_Task requirements:_ How many lines in the records below contain the word "right"? Give only the number.

########################################

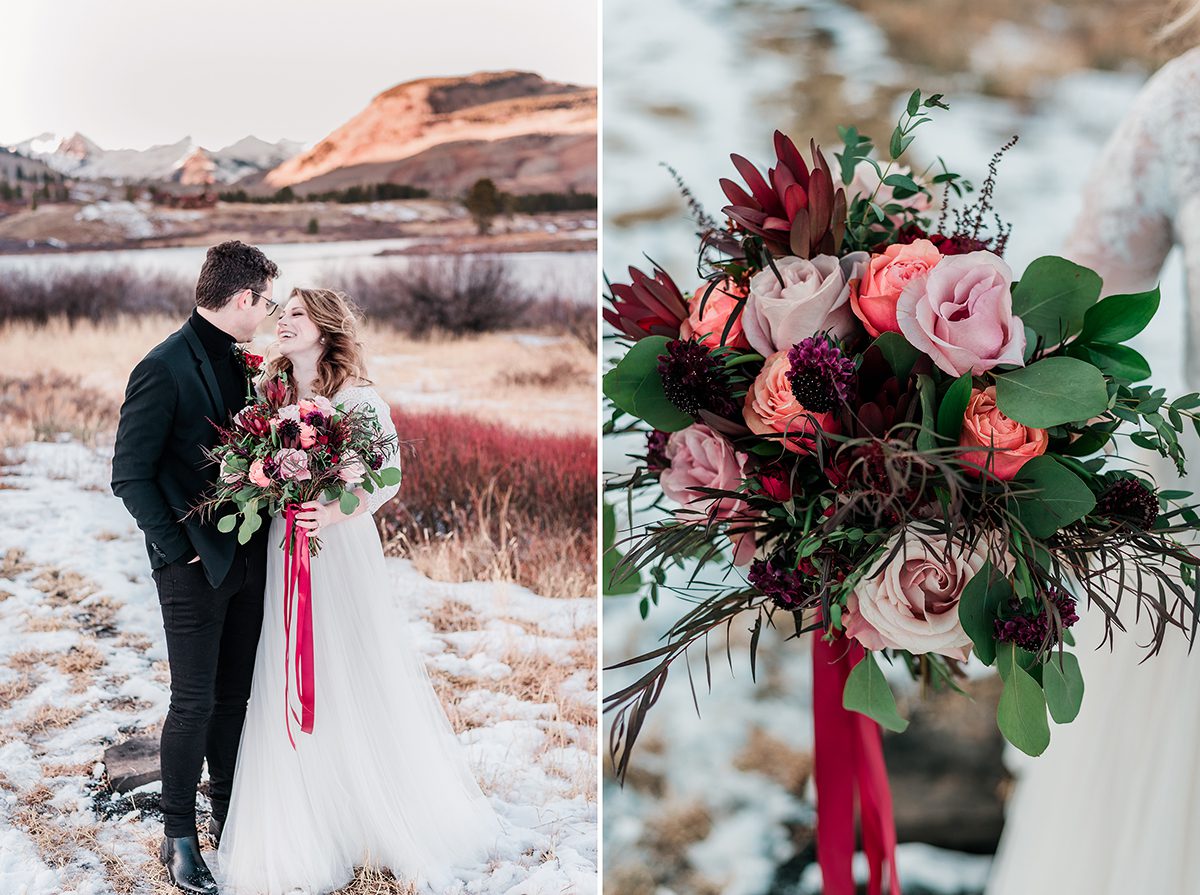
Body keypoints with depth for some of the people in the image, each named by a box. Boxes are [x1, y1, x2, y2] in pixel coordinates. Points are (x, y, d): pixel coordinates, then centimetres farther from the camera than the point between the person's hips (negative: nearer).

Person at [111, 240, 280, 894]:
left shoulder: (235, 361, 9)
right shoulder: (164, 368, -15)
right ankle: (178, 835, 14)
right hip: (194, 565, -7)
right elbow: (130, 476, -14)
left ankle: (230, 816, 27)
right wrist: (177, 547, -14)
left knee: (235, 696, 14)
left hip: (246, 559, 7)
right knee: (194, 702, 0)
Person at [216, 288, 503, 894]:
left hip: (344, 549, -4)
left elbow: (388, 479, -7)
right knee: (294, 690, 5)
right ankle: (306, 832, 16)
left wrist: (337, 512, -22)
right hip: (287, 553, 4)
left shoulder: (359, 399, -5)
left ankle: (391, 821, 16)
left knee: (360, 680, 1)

########################################

_Your response:_ 9